Durante varios meses, la felicidad de la joven albanesa permaneció limpia de nubarrones, pero los celos vinieron a poner fin a esta situación. Alguien hizo concebir a G*** serias dudas sobre la fidelidad de Vincenza. Desde este momento, le cerró su puerta y se negó obstinadamente a verla. Vincenza, golpeada mortalmente por esta ruptura, cayó en un estado de terrible desesperación. En ocasiones, permanecía durante días enteros en el camino de Pincio, donde esperaba encontrarle, rechazaba todo consuelo y se volvía cada vez más siniestra en sus comentarios y brusca en sus modales. En vano había yo intentado hacer que volviese con ella su obstinado amante. Cuando un día me la encontré, ahogada en llanto y taciturna, no pude más que desviar la mirada y alejarme suspirando. Más tarde volví a encontrarla caminando con una extraordinaria agitación al borde del Tíber, sobre una elevación escarpada a la que llaman paseo de Poussin…

—¡Vincenza! ¿A dónde va? ¡Respóndame! No la dejaré ir más lejos. Temo que cometa alguna locura…

—Déjeme, señor, no me detenga.

—¿Qué hace aquí sola?

—¡Él ya no quiere verme! No me ama, cree que le engaño. ¿Cómo puedo vivir de este modo? Estoy decidida a ahogarme en el Tíber.

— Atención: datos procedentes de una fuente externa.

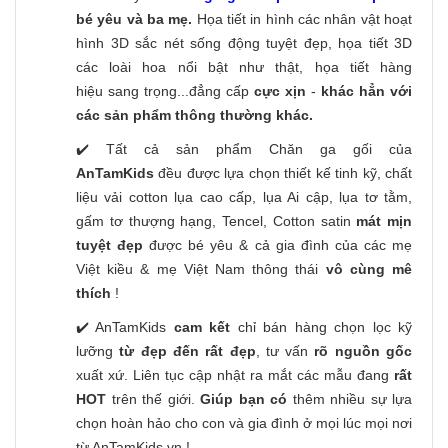
bé yêu và ba mẹ.
Họa tiết in hình các nhân vật hoạt
hình 3D sắc nét sống động tuyệt đẹp, họa tiết 3D
các loài hoa nổi bật như thật, họa tiết hàng
hiệu sang trọng...đẳng cấp
cực xịn
-
khác hẳn với
các sản phẩm thông thường khác.
✔️ Tất cả sản phẩm Chăn ga gối của
AnTamKids
đều được lựa chọn thiết kế tinh kỹ, chất
liệu vải cotton lụa cao cấp, lụa Ai cập, lụa tơ tằm,
gấm tơ thượng hạng, Tencel, Cotton satin
mát mịn
tuyệt đẹp
được bé yêu & cả gia đình của các mẹ
Việt kiều & mẹ Việt Nam thông thái
vô cùng mê
thích
!
✔️ AnTamKids
cam kết
chỉ bán hàng chọn lọc kỹ
lưỡng
từ đẹp đến rất đẹp
, tư vấn
rõ nguồn gốc
xuất xứ. Liên tục cập nhật ra mắt các mẫu đang
rất
HOT
trên thế giới.
Giúp bạn có
thêm nhiều sự lựa
chọn hoàn hảo cho con và gia đình ở mọi lúc mọi nơi
từ AnTamKids.vn !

En ese momento comenzó a lanzar gritos desesperados. La vi arrojarse al suelo, arrancarse los cabellos, proferir imprecaciones furiosas contra los autores de su mal. Cuando se hubo calmado un poco, le rogué que me prometiera permanecer tranquila hasta el día siguiente. Yo me comprometí a realizar una última tentativa con G***.

—Escúcheme bien, mi querida Vincenza. Le veré esta tarde. Le hablaré de su infelicidad y, para conseguir su perdón, le contaré hasta qué punto me inspira usted piedad. Venga mañana por la mañana a mi casa. Le comunicaré el resultado de mi gestión y lo que debe hacer para terminar de convencerlo. Si no obtengo éxito, no tendré nada mejor que ofrecerle… el Tíber seguirá en su sitio.